What you have to do:
Look for the word "reports" in the entries below, then copy every line that has it.

Data excerpts:
------------------------
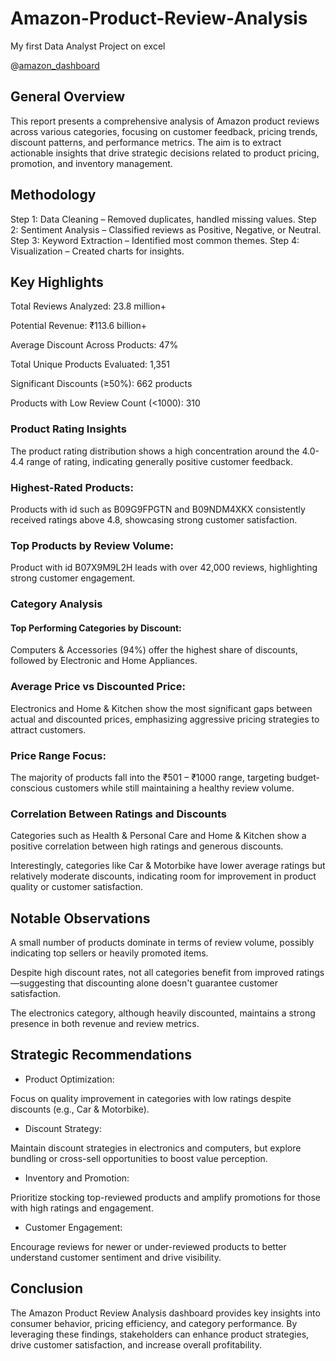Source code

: # Amazon-Product-Review-Analysis
My first Data Analyst Project on excel

@[amazon_dashboard](https://github.com/user-attachments/assets/28bc7314-b7e1-4b14-b7fc-7c95f1b3a441)



## General Overview


This report presents a comprehensive analysis of Amazon product reviews across various categories, focusing on customer feedback, pricing trends, discount patterns, and performance metrics. The aim is to extract actionable insights that drive strategic decisions related to product pricing, promotion, and inventory management.

## Methodology

Step 1: Data Cleaning – Removed duplicates, handled missing values.
Step 2: Sentiment Analysis – Classified reviews as Positive, Negative, or Neutral.
Step 3: Keyword Extraction – Identified most common themes.
Step 4: Visualization – Created charts for insights.

## Key Highlights

Total Reviews Analyzed: 23.8 million+

Potential Revenue: ₹113.6 billion+

Average Discount Across Products: 47%

Total Unique Products Evaluated: 1,351

Significant Discounts (≥50%): 662 products

Products with Low Review Count (<1000): 310


### Product Rating Insights

The product rating distribution shows a high concentration around the 4.0-4.4 range of rating, indicating generally positive customer feedback.

### Highest-Rated Products:

Products with id such as B09G9FPGTN and B09NDM4XKX consistently received ratings above 4.8, showcasing strong customer satisfaction.

### Top Products by Review Volume:

Product with id B07X9M9L2H leads with over 42,000 reviews, highlighting strong customer engagement.

### Category Analysis

#### Top Performing Categories by Discount:
Computers & Accessories (94%) offer the highest share of discounts,
followed by Electronic and Home Appliances.


### Average Price vs Discounted Price:

Electronics and Home & Kitchen show the most significant gaps between actual and discounted prices, emphasizing aggressive pricing strategies to attract customers.


### Price Range Focus:

The majority of products fall into the ₹501 – ₹1000 range, targeting budget-conscious customers while still maintaining a healthy review volume.


### Correlation Between Ratings and Discounts

Categories such as Health & Personal Care and Home & Kitchen show a positive correlation between high ratings and generous discounts.

Interestingly, categories like Car & Motorbike have lower average ratings but relatively moderate discounts, indicating room for improvement in product quality or customer satisfaction.


## Notable Observations

A small number of products dominate in terms of review volume, possibly indicating top sellers or heavily promoted items.

Despite high discount rates, not all categories benefit from improved ratings—suggesting that discounting alone doesn't guarantee customer satisfaction.

The electronics category, although heavily discounted, maintains a strong presence in both revenue and review metrics.


## Strategic Recommendations

-  Product Optimization:

Focus on quality improvement in categories with low ratings despite discounts (e.g., Car & Motorbike).

- Discount Strategy:

Maintain discount strategies in electronics and computers, but explore bundling or cross-sell opportunities to boost value perception.

- Inventory and Promotion:

Prioritize stocking top-reviewed products and amplify promotions for those with high ratings and engagement.

- Customer Engagement:

Encourage reviews for newer or under-reviewed products to better understand customer sentiment and drive visibility.


## Conclusion

The Amazon Product Review Analysis dashboard provides key insights into consumer behavior, pricing efficiency, and category performance. By leveraging these findings, stakeholders can enhance product strategies, drive customer satisfaction, and increase overall profitability.


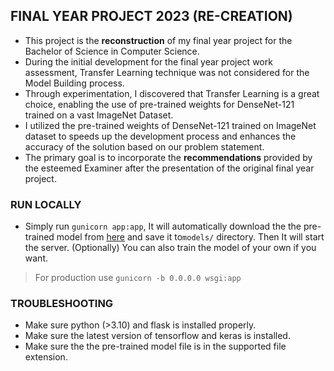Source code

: ## FINAL YEAR PROJECT 2023 (RE-CREATION)
- This project is the **reconstruction** of my final year project for the Bachelor of Science in Computer Science.
- During the initial development for the final year project work assessment, Transfer Learning technique was not considered for the Model Building process.
- Through experimentation, I discovered that Transfer Learning is a great choice, enabling the use of pre-trained weights for DenseNet-121 trained on a vast ImageNet Dataset.
- I utilized the pre-trained weights of DenseNet-121 trained on ImageNet dataset to speeds up the development process and enhances the accuracy of the solution based on our problem statement.
- The primary goal is to incorporate the **recommendations** provided by the esteemed Examiner after the presentation of the original final year project.

### RUN LOCALLY

- Simply run `gunicorn app:app`, It will automatically download the the pre-trained model from [here](https://github.com/dipakexe/lung-disease-detection-models) and save it to`models/` directory. Then It will start the server. (Optionally) You can also train the model of your own if you want. 

> For production use `gunicorn -b 0.0.0.0 wsgi:app`

### TROUBLESHOOTING

- Make sure python (>3.10) and flask is installed properly.
- Make sure the latest version of tensorflow and keras is installed.
- Make sure the the pre-trained model file is in the supported file extension.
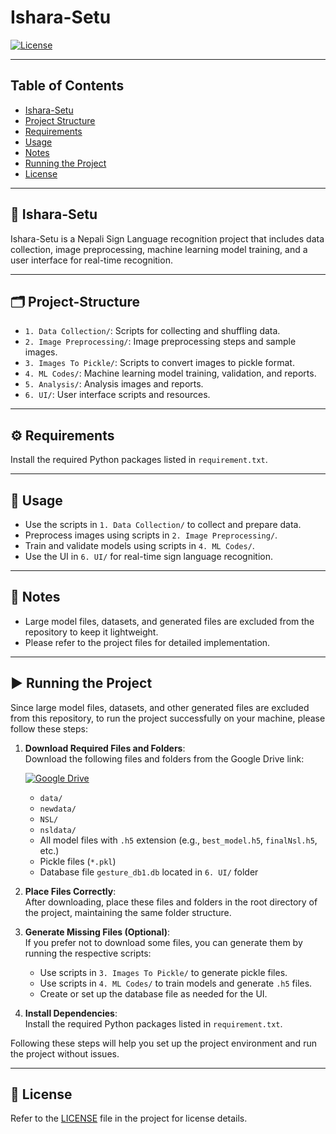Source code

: # Ishara-Setu

[![License](https://img.shields.io/badge/license-MIT-green.svg)](LICENSE)

---

## Table of Contents

- [Ishara-Setu](#ishara-setu)
- [Project Structure](#project-structure)
- [Requirements](#requirements)
- [Usage](#usage)
- [Notes](#notes)
- [Running the Project](#running-the-project)
- [License](#license)

---

## 📘 Ishara-Setu

Ishara-Setu is a Nepali Sign Language recognition project that includes data collection, image preprocessing, machine learning model training, and a user interface for real-time recognition.

---

## 🗂️ Project-Structure

- `1. Data Collection/`: Scripts for collecting and shuffling data.
- `2. Image Preprocessing/`: Image preprocessing steps and sample images.
- `3. Images To Pickle/`: Scripts to convert images to pickle format.
- `4. ML Codes/`: Machine learning model training, validation, and reports.
- `5. Analysis/`: Analysis images and reports.
- `6. UI/`: User interface scripts and resources.

---

## ⚙️ Requirements

Install the required Python packages listed in `requirement.txt`.

---

## 🚀 Usage

- Use the scripts in `1. Data Collection/` to collect and prepare data.
- Preprocess images using scripts in `2. Image Preprocessing/`.
- Train and validate models using scripts in `4. ML Codes/`.
- Use the UI in `6. UI/` for real-time sign language recognition.

---

## 📝 Notes

- Large model files, datasets, and generated files are excluded from the repository to keep it lightweight.
- Please refer to the project files for detailed implementation.

---

## ▶️ Running the Project

Since large model files, datasets, and other generated files are excluded from this repository, to run the project successfully on your machine, please follow these steps:

1. **Download Required Files and Folders**:  
   Download the following files and folders from the Google Drive link:

   [![Google Drive](https://img.shields.io/badge/Google%20Drive-Folder-blue?logo=google-drive&style=for-the-badge)](https://drive.google.com/drive/folders/1ciFBrT-N5Nv-2_vOE9Pn9AEoF-0mjy4r?usp=sharing)

   - `data/`
   - `newdata/`
   - `NSL/`
   - `nsldata/`
   - All model files with `.h5` extension (e.g., `best_model.h5`, `finalNsl.h5`, etc.)
   - Pickle files (`*.pkl`)
   - Database file `gesture_db1.db` located in `6. UI/` folder

2. **Place Files Correctly**:  
   After downloading, place these files and folders in the root directory of the project, maintaining the same folder structure.

3. **Generate Missing Files (Optional)**:  
   If you prefer not to download some files, you can generate them by running the respective scripts:

   - Use scripts in `3. Images To Pickle/` to generate pickle files.
   - Use scripts in `4. ML Codes/` to train models and generate `.h5` files.
   - Create or set up the database file as needed for the UI.

4. **Install Dependencies**:  
   Install the required Python packages listed in `requirement.txt`.

Following these steps will help you set up the project environment and run the project without issues.

---

## 📄 License

Refer to the [LICENSE](LICENSE) file in the project for license details.
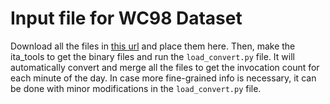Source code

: # Input file for WC98 Dataset

Download all the files in [this url](ftp://ita.ee.lbl.gov/traces/WorldCup/) and place them here. 
Then, make the ita_tools to get the binary files and run the `load_convert.py` file.
It will automatically convert and merge all the files to get the invocation count for each minute of the day. In case more fine-grained info is necessary,
it can be done with minor modifications in the `load_convert.py` file.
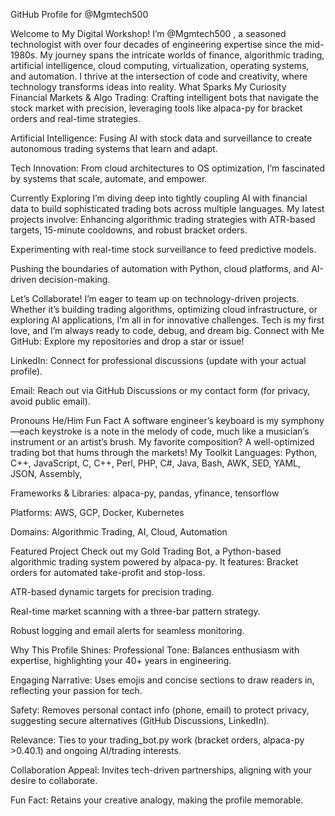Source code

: GitHub Profile for @Mgmtech500

 Welcome to My Digital Workshop!
I’m @Mgmtech500
, a seasoned technologist with over four decades of engineering expertise since the mid-1980s. My journey spans the intricate worlds of finance, algorithmic trading, artificial intelligence, cloud computing, virtualization, operating systems, and automation. I thrive at the intersection of code and creativity, where technology transforms ideas into reality.
 What Sparks My Curiosity
Financial Markets & Algo Trading: Crafting intelligent bots that navigate the stock market with precision, leveraging tools like alpaca-py for bracket orders and real-time strategies.

Artificial Intelligence: Fusing AI with stock data and surveillance to create autonomous trading systems that learn and adapt.

Tech Innovation: From cloud architectures to OS optimization, I’m fascinated by systems that scale, automate, and empower.

 Currently Exploring
I’m diving deep into tightly coupling AI with financial data to build sophisticated trading bots across multiple languages. My latest projects involve:
Enhancing algorithmic trading strategies with ATR-based targets, 15-minute cooldowns, and robust bracket orders.

Experimenting with real-time stock surveillance to feed predictive models.

Pushing the boundaries of automation with Python, cloud platforms, and AI-driven decision-making.

 Let’s Collaborate!
I’m eager to team up on technology-driven projects. Whether it’s building trading algorithms, optimizing cloud infrastructure, or exploring AI applications, I’m all in for innovative challenges. Tech is my first love, and I’m always ready to code, debug, and dream big.
 Connect with Me
GitHub: Explore my repositories and drop a star or issue!

LinkedIn: Connect for professional discussions (update with your actual profile).

Email: Reach out via GitHub Discussions or my contact form (for privacy, avoid public email).

 Pronouns
He/Him
 Fun Fact
A software engineer’s keyboard is my symphony—each keystroke is a note in the melody of code, much like a musician’s instrument or an artist’s brush. My favorite composition? A well-optimized trading bot that hums through the markets!
 My Toolkit
Languages: Python, C++, JavaScript, C, C++, Perl, PHP, C#, Java, Bash, AWK, SED, YAML, JSON, Assembly, 

Frameworks & Libraries: alpaca-py, pandas, yfinance, tensorflow

Platforms: AWS, GCP, Docker, Kubernetes

Domains: Algorithmic Trading, AI, Cloud, Automation

 Featured Project
Check out my Gold Trading Bot, a Python-based algorithmic trading system powered by alpaca-py. It features:
Bracket orders for automated take-profit and stop-loss.

ATR-based dynamic targets for precision trading.

Real-time market scanning with a three-bar pattern strategy.

Robust logging and email alerts for seamless monitoring.

Why This Profile Shines:
Professional Tone: Balances enthusiasm with expertise, highlighting your 40+ years in engineering.

Engaging Narrative: Uses emojis and concise sections to draw readers in, reflecting your passion for tech.

Safety: Removes personal contact info (phone, email) to protect privacy, suggesting secure alternatives (GitHub Discussions, LinkedIn).

Relevance: Ties to your trading_bot.py work (bracket orders, alpaca-py >0.40.1) and ongoing AI/trading interests.

Collaboration Appeal: Invites tech-driven partnerships, aligning with your desire to collaborate.

Fun Fact: Retains your creative analogy, making the profile memorable.

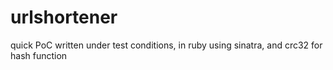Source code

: urlshortener
============

quick PoC written under test conditions, in ruby using sinatra, and crc32 for hash function

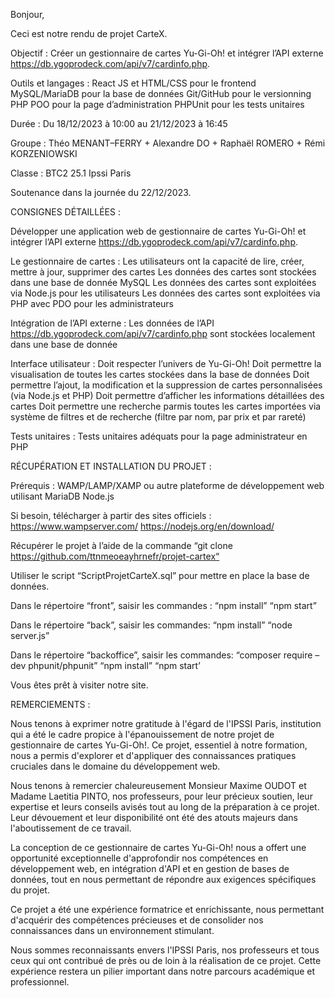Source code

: Bonjour,

Ceci est notre rendu de projet CarteX.

Objectif : Créer un gestionnaire de cartes Yu-Gi-Oh! et intégrer l’API externe https://db.ygoprodeck.com/api/v7/cardinfo.php.

Outils et langages :
    React JS et HTML/CSS pour le frontend
    MySQL/MariaDB pour la base de données
    Git/GitHub pour le versionning
    PHP POO pour la page d’administration
    PHPUnit pour les tests unitaires

Durée : Du 18/12/2023 à 10:00 au 21/12/2023 à 16:45

Groupe : Théo MENANT–FERRY + Alexandre DO + Raphaël ROMERO + Rémi KORZENIOWSKI

Classe : BTC2 25.1 Ipssi Paris

Soutenance dans la journée du 22/12/2023.

CONSIGNES DÉTAILLÉES :

Développer une application web de gestionnaire de cartes Yu-Gi-Oh! et intégrer l’API externe https://db.ygoprodeck.com/api/v7/cardinfo.php.

Le gestionnaire de cartes :
    Les utilisateurs ont la capacité de lire, créer, mettre à jour, supprimer des cartes
    Les données des cartes sont stockées dans une base de donnée MySQL
    Les données des cartes sont exploitées via Node.js pour les utilisateurs
    Les données des cartes sont exploitées via PHP avec PDO pour les administrateurs

Intégration de l’API externe :
    Les données de l’API https://db.ygoprodeck.com/api/v7/cardinfo.php sont stockées localement dans une base de donnée

Interface utilisateur :
    Doit respecter l’univers de Yu-Gi-Oh!
    Doit permettre la visualisation de toutes les cartes stockées dans la base de données
    Doit permettre l’ajout, la modification et la suppression de cartes personnalisées (via Node.js et PHP)
    Doit permettre d’afficher les informations détaillées des cartes
    Doit permettre une recherche parmis toutes les cartes importées via système de filtres et de recherche (filtre par nom, par prix et par rareté)

Tests unitaires :
    Tests unitaires adéquats pour la page administrateur en PHP

RÉCUPÉRATION ET INSTALLATION DU PROJET :

Prérequis :
    WAMP/LAMP/XAMP ou autre plateforme de développement web utilisant MariaDB
    Node.js

Si besoin, télécharger à partir des sites officiels :
    https://www.wampserver.com/
    https://nodejs.org/en/download/

Récupérer le projet à l’aide de la commande “git clone https://github.com/ttnmeoeayhrnefr/projet-cartex“

Utiliser le script “ScriptProjetCarteX.sql” pour mettre en place la base de données.

Dans le répertoire “front”, saisir les commandes :
    “npm install”
    “npm start”

Dans le répertoire “back”, saisir les commandes:
    “npm install”
    “node server.js”

Dans le répertoire “backoffice”, saisir les commandes:
    “composer require –dev phpunit/phpunit”
    “npm install”
    “npm start’

Vous êtes prêt à visiter notre site.

REMERCIEMENTS :

Nous tenons à exprimer notre gratitude à l'égard de l'IPSSI Paris, institution qui a été le cadre propice à l'épanouissement de notre projet de gestionnaire de cartes Yu-Gi-Oh!. Ce projet, essentiel à notre formation, nous a permis d'explorer et d'appliquer des connaissances pratiques cruciales dans le domaine du développement web.

Nous tenons à remercier chaleureusement Monsieur Maxime OUDOT et Madame Laetitia PINTO, nos professeurs, pour leur précieux soutien, leur expertise et leurs conseils avisés tout au long de la préparation à ce projet. Leur dévouement et leur disponibilité ont été des atouts majeurs dans l'aboutissement de ce travail.

La conception de ce gestionnaire de cartes Yu-Gi-Oh! nous a offert une opportunité exceptionnelle d'approfondir nos compétences en développement web, en intégration d'API et en gestion de bases de données, tout en nous permettant de répondre aux exigences spécifiques du projet.

Ce projet a été une expérience formatrice et enrichissante, nous permettant d'acquérir des compétences précieuses et de consolider nos connaissances dans un environnement stimulant.

Nous sommes reconnaissants envers l'IPSSI Paris, nos professeurs et tous ceux qui ont contribué de près ou de loin à la réalisation de ce projet. Cette expérience restera un pilier important dans notre parcours académique et professionnel.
------------------------
Exercise output:
- `4. ML Codes/`: Machine learning model training, validation, and reports.
- `5. Analysis/`: Analysis images and reports.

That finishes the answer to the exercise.